All of the listing below must be repeated word for word. Pictures are the only thing to omit.

Stored data

_ _ _ _

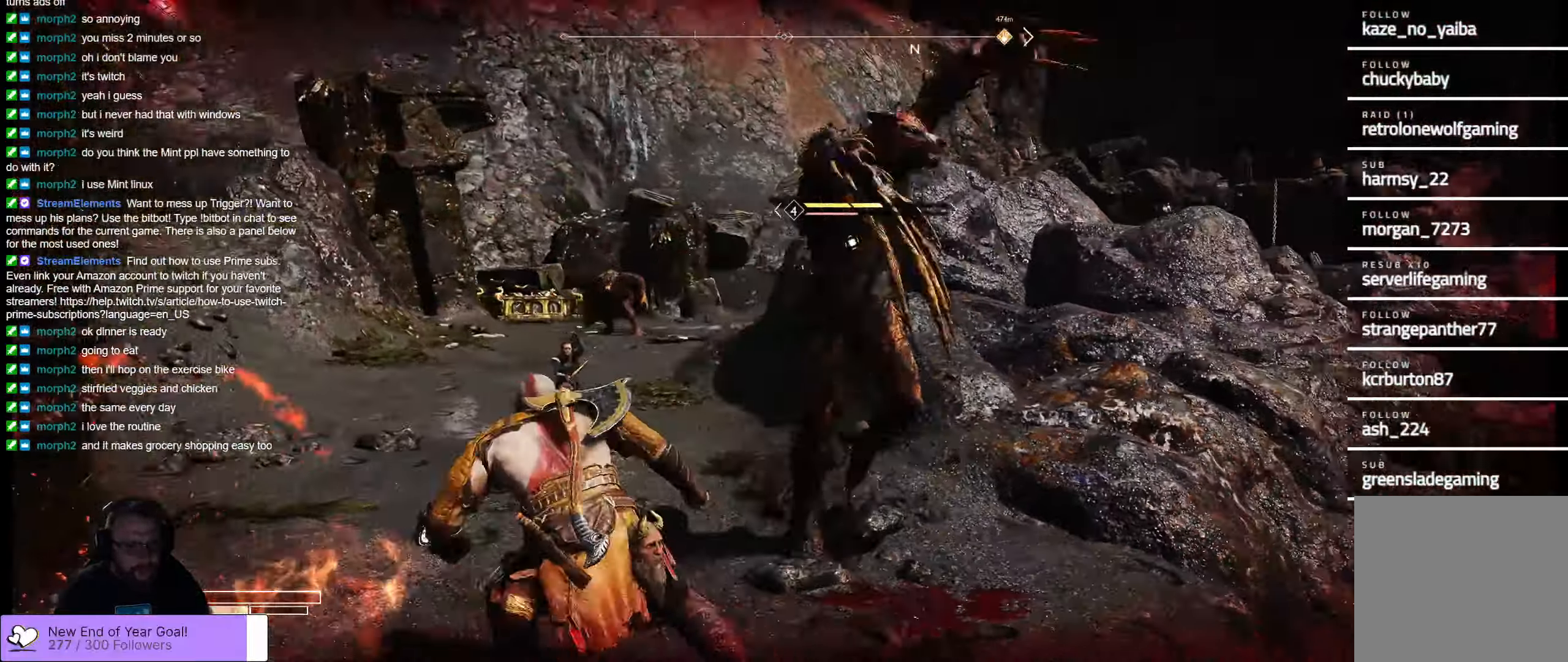
{"dt_ms": 500, "buttons": ["A", "L3"], "left_stick": "up-left", "right_stick": "center", "events": [[50, "A", "up"], [100, "A", "down"], [167, "A", "up"], [267, "A", "down"], [400, "A", "up"], [450, "A", "down"]]}
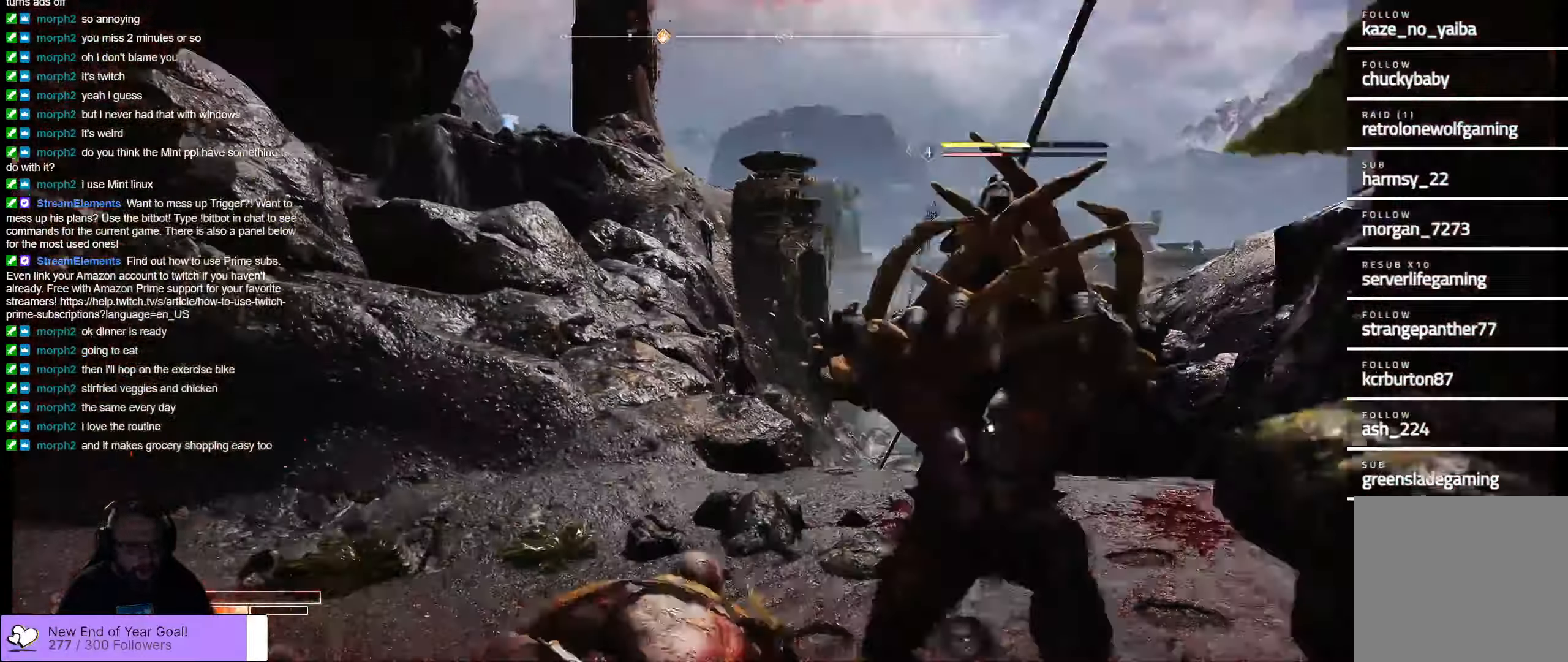
{"dt_ms": 1000, "buttons": [], "left_stick": "up-left", "right_stick": "center"}
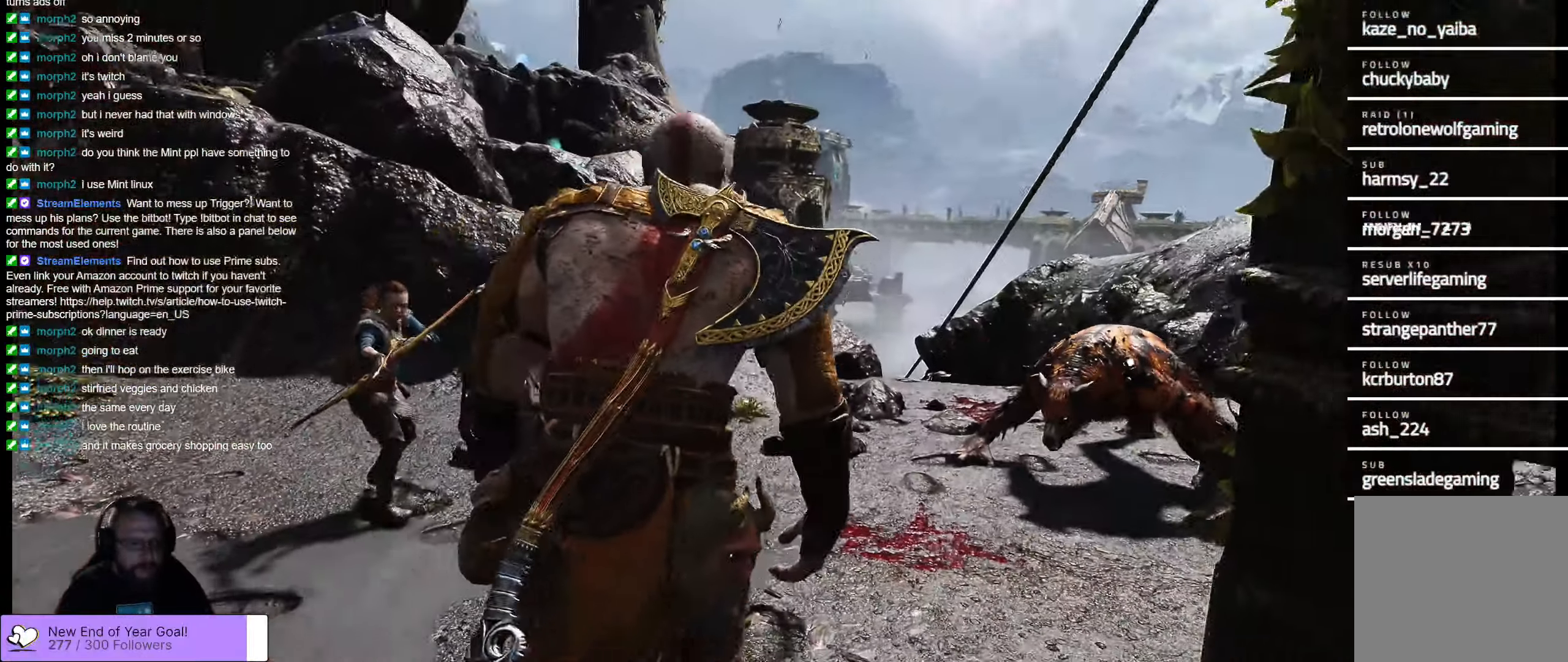
{"dt_ms": 500, "buttons": [], "left_stick": "center", "right_stick": "center"}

_ _ _ _

Result of the exercise
{"dt_ms": 500, "buttons": ["A", "L3"], "left_stick": "up-left", "right_stick": "center", "events": [[50, "A", "up"], [100, "A", "down"], [167, "A", "up"], [267, "A", "down"], [400, "A", "up"], [450, "A", "down"]]}
{"dt_ms": 1000, "buttons": [], "left_stick": "up-left", "right_stick": "center"}
{"dt_ms": 500, "buttons": [], "left_stick": "center", "right_stick": "center"}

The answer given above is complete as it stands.